Periode 1945—1950
Pada periode ini, terjadi pemberontakan Partai Komunis Indonesia (PKI) di Madiun pada tanggal 18 September 1948 yang dipimpin oleh Muso dengan tujuan mendirikan Negara Soviet Indonesia yang berideologi komunis (mengganti Pancasila dengan paham komunis).
Terjadi pemberontakan Darul Islam (DI)/Tentara Islam Indonesia (TII) pada 17 Agustus 1949 yang dipimpin oleh Sekarmaji Marijan Kartosuwiryo dengan tujuan mengganti Pancasila sebagai dasar negara dengan syariat Islam.
Periode 1950—1959
Penerapan Pancasila selama periode ini adalah Pancasila diarahkan sebagai ideologi liberal yang ternyata tidak menjamin stabilitas pemerintahan.
Periode 1959—1966
Pada periode ini dikenal kekuasaan terletak pada presiden dan presiden pada saat itu, yaitu Presiden Soekarno menggabungkan Nasionalisme, Agama, dan Komunis (Nasakom) yang ternyata tidak cocok bagi NKRI.
ORDE BARU
Pada periode ini, Pancasila diterapkan secara murni dan konsekuen,tetapi pelaksanaan demokrasi Pancasila masih jauh dari harapan.Pelaksanaan nilai-nilai Pancasila secara murni dan konsekuen hanya dijadikan alat politik penguasa belaka sehingga demokrasi Pancasila diwarnai dengan kediktatoran.
ORDE REFORMASI
Kondisi kehidupan masyarakat yang diwarnai oleh kehidupan yang serba bebas.
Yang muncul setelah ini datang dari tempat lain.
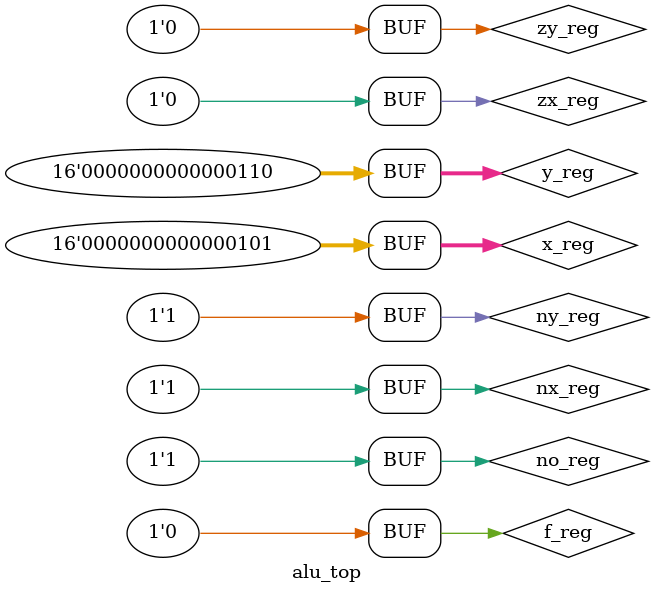
<source format=sv>
module alu_top;

    reg signed [15:0]x_reg,y_reg;
    reg zx_reg, nx_reg, zy_reg, ny_reg, f_reg, no_reg;

    wire signed [15:0]out_w;
    wire zr_w, ng_w;

    alu inst1 (.x(x_reg),.y(y_reg),.zx(zx_reg),.nx(nx_reg),.zy(zy_reg),.ny(ny_reg),.f(f_reg),.no(no_reg),.out(out_w),.zr(zr_w),.ng(ng_w));

    initial begin
        x_reg <= 16'd5;  // 0  // 1 0 1 0 1 0
        y_reg <= 16'd6;
      
      
        zx_reg <= 1;
        nx_reg <= 0;
        zy_reg <= 1;
        ny_reg <= 0;
        f_reg <= 1;
        no_reg <= 0;
        #10;    
        
        //x_reg <= 0;  // 1 // 1 1 1 1 1 1
        //y_reg <= 0;
        zx_reg <= 1;
        nx_reg <= 1;
        zy_reg <= 1;
        ny_reg <= 1;
        f_reg <= 1;
        no_reg <= 1;
        #10; 

        //x_reg <= 0;  // -1 // 1 1 1 0 1 0
        //y_reg <= 0;
        zx_reg <= 1;
        nx_reg <= 1;
        zy_reg <= 1;
        ny_reg <= 0;
        f_reg <= 1;
        no_reg <= 0;
        #10;    
        
        //x_reg <= 0;  // x // 0 0 1 1 0 0
        //y_reg <= 0;
        zx_reg <= 0;
        nx_reg <= 0;
        zy_reg <= 1;
        ny_reg <= 1;
        f_reg <= 0;
        no_reg <= 0;
        #10; 

        //x_reg <= 0;  // y  // 1 1 0 0 0 0
        //y_reg <= 0;
        zx_reg <= 1;
        nx_reg <= 1;
        zy_reg <= 0;
        ny_reg <= 0;
        f_reg <= 0;
        no_reg <= 0;
        #10;    
        
        //x_reg <= 0;  // !x // 0 0 1 1 0 1
        //y_reg <= 0;
        zx_reg <= 0;
        nx_reg <= 0;
        zy_reg <= 1;
        ny_reg <= 1;
        f_reg <= 0;
        no_reg <= 1;
        #10; 

        //x_reg <= 0;  // !y // 1 1 0 0 0 1
        //y_reg <= 0;
        zx_reg <= 1;
        nx_reg <= 1;
        zy_reg <= 0;
        ny_reg <= 0;
        f_reg <= 0;
        no_reg <= 1;
        #10;    
        
        //x_reg <= 0;  // -x // 0 0 1 1 1 1
        //y_reg <= 0;
        zx_reg <= 0;
        nx_reg <= 0;
        zy_reg <= 1;
        ny_reg <= 1;
        f_reg <= 1;
        no_reg <= 1;
        #10; 
        
        //x_reg <= 0;  // -y // 1 1 0 0 1 1
        //y_reg <= 0;
        zx_reg <= 1;
        nx_reg <= 1;
        zy_reg <= 0;
        ny_reg <= 0;
        f_reg <= 1;
        no_reg <= 1;
        #10;    
        
        //x_reg <= 0;  // x+1 // 0 1 1 1 1 1
        //y_reg <= 0;
        zx_reg <= 0;
        nx_reg <= 1;
        zy_reg <= 1;
        ny_reg <= 1;
        f_reg <= 1;
        no_reg <= 1;
        #10; 

        //x_reg <= 0;  // y+1 // 1 1 0 1 1 1
        //y_reg <= 0;
        zx_reg <= 1;
        nx_reg <= 1;
        zy_reg <= 0;
        ny_reg <= 1;
        f_reg <= 1;
        no_reg <= 1;
        #10;    
        
        //x_reg <= 0;  // x-1 // 0 0 1 1 1 0
        //y_reg <= 0;
        zx_reg <= 0;
        nx_reg <= 0;
        zy_reg <= 1;
        ny_reg <= 1;
        f_reg <= 1;
        no_reg <= 0;
        #10; 

        //x_reg <= 0;  // y-1 // 1 1 0 0 1 0
        //y_reg <= 0;
        zx_reg <= 1;
        nx_reg <= 1;
        zy_reg <= 0;
        ny_reg <= 0;
        f_reg <= 1;
        no_reg <= 0;
        #10;    
        
        //x_reg <= 0;  // x+y // 0 0 0 0 1 0
        //y_reg <= 0;
        zx_reg <= 0;
        nx_reg <= 0;
        zy_reg <= 0;
        ny_reg <= 0;
        f_reg <= 1;
        no_reg <= 0;
        #10; 

        //x_reg <= 0;  // x-y // 0 1 0 0 1 1
        //y_reg <= 0;
        zx_reg <= 0;
        nx_reg <= 1;
        zy_reg <= 0;
        ny_reg <= 0;
        f_reg <= 1;
        no_reg <= 1;
        #10;    
        
        //x_reg <= 0;  // y-x // 0 0 0 1 1 1
        //y_reg <= 0;
        zx_reg <= 0;
        nx_reg <= 0;
        zy_reg <= 0;
        ny_reg <= 1;
        f_reg <= 1;
        no_reg <= 1;
        #10; 
      
        //x_reg <= 0;  // x and y // 0 0 0 0 0 0
        //y_reg <= 0;
        zx_reg <= 0;
        nx_reg <= 0;
        zy_reg <= 0;
        ny_reg <= 0;
        f_reg <= 0;
        no_reg <= 0;
        #10;    
        
        //x_reg <= 0;  // x or y // 0 1 0 1 0 1
        //y_reg <= 0;
        zx_reg <= 0;
        nx_reg <= 1;
        zy_reg <= 0;
        ny_reg <= 1;
        f_reg <= 0;
        no_reg <= 1;
        #10; 
    end
    
    initial begin
        $monitor("t=%3d x=%d y=%d out=%d \n",$time,x_reg,y_reg,out_w);
    
    end


endmodule

</source>
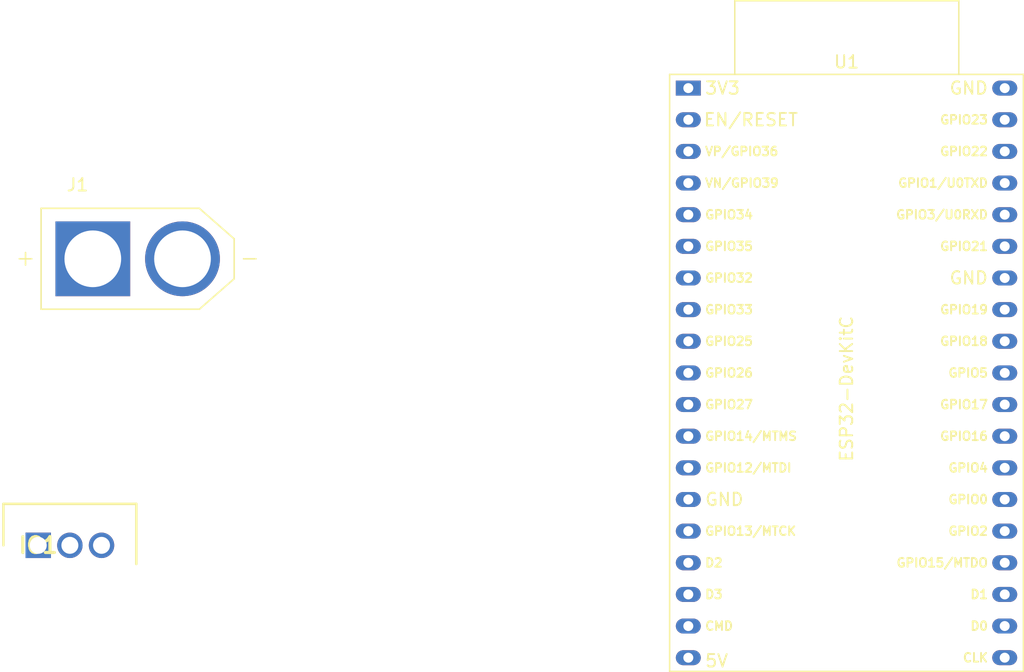
<source format=kicad_pcb>
(kicad_pcb
	(version 20240108)
	(generator "pcbnew")
	(generator_version "8.0")
	(general
		(thickness 1.6)
		(legacy_teardrops no)
	)
	(paper "A4")
	(layers
		(0 "F.Cu" signal)
		(31 "B.Cu" signal)
		(32 "B.Adhes" user "B.Adhesive")
		(33 "F.Adhes" user "F.Adhesive")
		(34 "B.Paste" user)
		(35 "F.Paste" user)
		(36 "B.SilkS" user "B.Silkscreen")
		(37 "F.SilkS" user "F.Silkscreen")
		(38 "B.Mask" user)
		(39 "F.Mask" user)
		(40 "Dwgs.User" user "User.Drawings")
		(41 "Cmts.User" user "User.Comments")
		(42 "Eco1.User" user "User.Eco1")
		(43 "Eco2.User" user "User.Eco2")
		(44 "Edge.Cuts" user)
		(45 "Margin" user)
		(46 "B.CrtYd" user "B.Courtyard")
		(47 "F.CrtYd" user "F.Courtyard")
		(48 "B.Fab" user)
		(49 "F.Fab" user)
		(50 "User.1" user)
		(51 "User.2" user)
		(52 "User.3" user)
		(53 "User.4" user)
		(54 "User.5" user)
		(55 "User.6" user)
		(56 "User.7" user)
		(57 "User.8" user)
		(58 "User.9" user)
	)
	(setup
		(pad_to_mask_clearance 0)
		(allow_soldermask_bridges_in_footprints no)
		(pcbplotparams
			(layerselection 0x00010fc_ffffffff)
			(plot_on_all_layers_selection 0x0000000_00000000)
			(disableapertmacros no)
			(usegerberextensions no)
			(usegerberattributes yes)
			(usegerberadvancedattributes yes)
			(creategerberjobfile yes)
			(dashed_line_dash_ratio 12.000000)
			(dashed_line_gap_ratio 3.000000)
			(svgprecision 4)
			(plotframeref no)
			(viasonmask no)
			(mode 1)
			(useauxorigin no)
			(hpglpennumber 1)
			(hpglpenspeed 20)
			(hpglpendiameter 15.000000)
			(pdf_front_fp_property_popups yes)
			(pdf_back_fp_property_popups yes)
			(dxfpolygonmode yes)
			(dxfimperialunits yes)
			(dxfusepcbnewfont yes)
			(psnegative no)
			(psa4output no)
			(plotreference yes)
			(plotvalue yes)
			(plotfptext yes)
			(plotinvisibletext no)
			(sketchpadsonfab no)
			(subtractmaskfromsilk no)
			(outputformat 1)
			(mirror no)
			(drillshape 1)
			(scaleselection 1)
			(outputdirectory "")
		)
	)
	(net 0 "")
	(net 1 "unconnected-(U1-GPIO23-Pad37)")
	(net 2 "unconnected-(U1-GPIO0{slash}BOOT{slash}ADC2_CH1-Pad25)")
	(net 3 "unconnected-(U1-GPIO18-Pad30)")
	(net 4 "unconnected-(U1-SD_DATA2{slash}GPIO9-Pad16)")
	(net 5 "unconnected-(U1-GPIO16-Pad27)")
	(net 6 "unconnected-(U1-DAC_1{slash}ADC2_CH8{slash}GPIO25-Pad9)")
	(net 7 "unconnected-(U1-SD_DATA0{slash}GPIO7-Pad21)")
	(net 8 "unconnected-(U1-ADC2_CH7{slash}GPIO27-Pad11)")
	(net 9 "unconnected-(U1-GPIO5-Pad29)")
	(net 10 "unconnected-(U1-ADC2_CH0{slash}GPIO4-Pad26)")
	(net 11 "unconnected-(U1-VDET_1{slash}GPIO34{slash}ADC1_CH6-Pad5)")
	(net 12 "unconnected-(U1-U0RXD{slash}GPIO3-Pad34)")
	(net 13 "unconnected-(U1-GPIO17-Pad28)")
	(net 14 "unconnected-(U1-U0TXD{slash}GPIO1-Pad35)")
	(net 15 "unconnected-(U1-DAC_2{slash}ADC2_CH9{slash}GPIO26-Pad10)")
	(net 16 "unconnected-(U1-32K_XP{slash}GPIO32{slash}ADC1_CH4-Pad7)")
	(net 17 "unconnected-(U1-MTDO{slash}GPIO15{slash}ADC2_CH3-Pad23)")
	(net 18 "unconnected-(U1-SD_DATA1{slash}GPIO8-Pad22)")
	(net 19 "unconnected-(U1-32K_XN{slash}GPIO33{slash}ADC1_CH5-Pad8)")
	(net 20 "+BATT")
	(net 21 "unconnected-(U1-MTDI{slash}GPIO12{slash}ADC2_CH5-Pad13)")
	(net 22 "unconnected-(U1-3V3-Pad1)")
	(net 23 "unconnected-(U1-SD_DATA3{slash}GPIO10-Pad17)")
	(net 24 "unconnected-(U1-SENSOR_VP{slash}GPIO36{slash}ADC1_CH0-Pad3)")
	(net 25 "unconnected-(U1-GPIO19-Pad31)")
	(net 26 "unconnected-(U1-GPIO21-Pad33)")
	(net 27 "unconnected-(U1-ADC2_CH2{slash}GPIO2-Pad24)")
	(net 28 "unconnected-(U1-CHIP_PU-Pad2)")
	(net 29 "unconnected-(U1-SD_CLK{slash}GPIO6-Pad20)")
	(net 30 "unconnected-(U1-GPIO22-Pad36)")
	(net 31 "unconnected-(U1-VDET_2{slash}GPIO35{slash}ADC1_CH7-Pad6)")
	(net 32 "-BATT")
	(net 33 "unconnected-(U1-SENSOR_VN{slash}GPIO39{slash}ADC1_CH3-Pad4)")
	(net 34 "unconnected-(U1-CMD-Pad18)")
	(net 35 "unconnected-(U1-MTMS{slash}GPIO14{slash}ADC2_CH6-Pad12)")
	(net 36 "unconnected-(U1-MTCK{slash}GPIO13{slash}ADC2_CH4-Pad15)")
	(net 37 "GND")
	(net 38 "EXT_5V")
	(footprint "footprints:TO254P483X1022X1603-3P" (layer "F.Cu") (at 81.42 69.5))
	(footprint "PCM_Espressif:ESP32-DevKitC" (layer "F.Cu") (at 133.6 32.8))
	(footprint "XT60-M:AMASS_XT60-M" (layer "F.Cu") (at 89.4 46.5))
)

</source>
Kebebasan itu meliputi:
- Kebebasan berbicara
- Kebebasan berorganisasi
- Kebebasan berekspresi
Adanya kebebasan tersebut dapat memacu kreatifitas masyarakat,tetapi juga membawa dampak negatif yang merugikan bangsa Indonesia seperti: munculnya pergaulan bebas, pola komunikasi yang tidak beretika dapat memicu terjadinya perpecahan dan sebagainya.